Refresh a CSV dataset

Ivan_Eulaers · July 7, 2022, 8:22am

My dataset consists of a CSV file that I loaded on S3. But this CSV file is not yet final, and as soon as I add a new column to the CSV file, I cannot refresh the dataset. I then have to start all over again with creating a new dataset, but especially with creating a new analysis.

How can I solve this? This bothers me immensely. I read somewhere that I should first import the CSV into RedShift and then it would work.

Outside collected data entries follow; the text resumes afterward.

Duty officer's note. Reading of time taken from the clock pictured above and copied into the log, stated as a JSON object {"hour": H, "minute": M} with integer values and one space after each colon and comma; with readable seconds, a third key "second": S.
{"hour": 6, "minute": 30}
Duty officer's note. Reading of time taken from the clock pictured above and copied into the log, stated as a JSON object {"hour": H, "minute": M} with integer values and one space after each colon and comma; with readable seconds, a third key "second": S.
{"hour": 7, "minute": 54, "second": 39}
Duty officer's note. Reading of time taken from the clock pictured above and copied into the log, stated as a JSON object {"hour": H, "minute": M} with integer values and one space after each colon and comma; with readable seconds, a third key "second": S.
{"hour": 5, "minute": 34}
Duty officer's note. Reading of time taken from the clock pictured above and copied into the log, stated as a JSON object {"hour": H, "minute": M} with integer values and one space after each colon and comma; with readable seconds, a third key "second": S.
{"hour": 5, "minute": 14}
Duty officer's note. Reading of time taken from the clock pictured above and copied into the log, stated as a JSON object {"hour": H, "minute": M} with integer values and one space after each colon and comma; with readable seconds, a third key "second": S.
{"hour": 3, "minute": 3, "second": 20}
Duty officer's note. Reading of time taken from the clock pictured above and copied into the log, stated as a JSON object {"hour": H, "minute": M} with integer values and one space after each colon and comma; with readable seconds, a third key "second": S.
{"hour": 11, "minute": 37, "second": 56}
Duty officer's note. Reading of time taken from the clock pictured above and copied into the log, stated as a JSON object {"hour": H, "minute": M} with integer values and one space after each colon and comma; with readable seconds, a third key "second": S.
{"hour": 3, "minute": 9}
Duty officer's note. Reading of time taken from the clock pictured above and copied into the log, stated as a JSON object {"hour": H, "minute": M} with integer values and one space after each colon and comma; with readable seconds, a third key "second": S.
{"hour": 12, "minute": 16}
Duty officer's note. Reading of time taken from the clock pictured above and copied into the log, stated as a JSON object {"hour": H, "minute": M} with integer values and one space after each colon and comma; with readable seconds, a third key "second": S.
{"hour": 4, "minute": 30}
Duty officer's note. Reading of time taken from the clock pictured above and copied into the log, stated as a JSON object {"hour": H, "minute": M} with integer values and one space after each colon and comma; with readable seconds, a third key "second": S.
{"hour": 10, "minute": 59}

Is this the only solution?

Example

name;date;balance
JOHN DOE;2022-01-01;100
JOE SIXPACK;2022-01-01;500

My json manifest file

{
    "fileLocations": [
        {
            "URIs": [
                "s3://bucket-name/probie.csv"
            ]
        }
    ],
    "globalUploadSettings": {
        "format": "CSV",
        "delimiter": ";",
        "containsHeader": "true"
    }
}

After creating the analysis with all the necessary graphs and data, I notice that I need some additional info. I create a new CSV with an additional column.

name;date;balance;new
JOHN DOE;2022-01-01;100;20
JOE SIXPACK;2022-01-01;500;30

But by adding this extra column, I have to start all over again with a new dataset. But most importantly, I have to recreate the analysis again. This is sometimes a work of several days.

Is there really no better solution?

Ivan

Koushik_Muthanna · July 7, 2022, 3:15pm

Hi Ivan,

I had posted a solution which you can test when the schema in your file is changing : Dataset from an S3 folder, cannot add new columns on latest CSV file - #7 by Koushik_Muthanna

Regards,
Koushik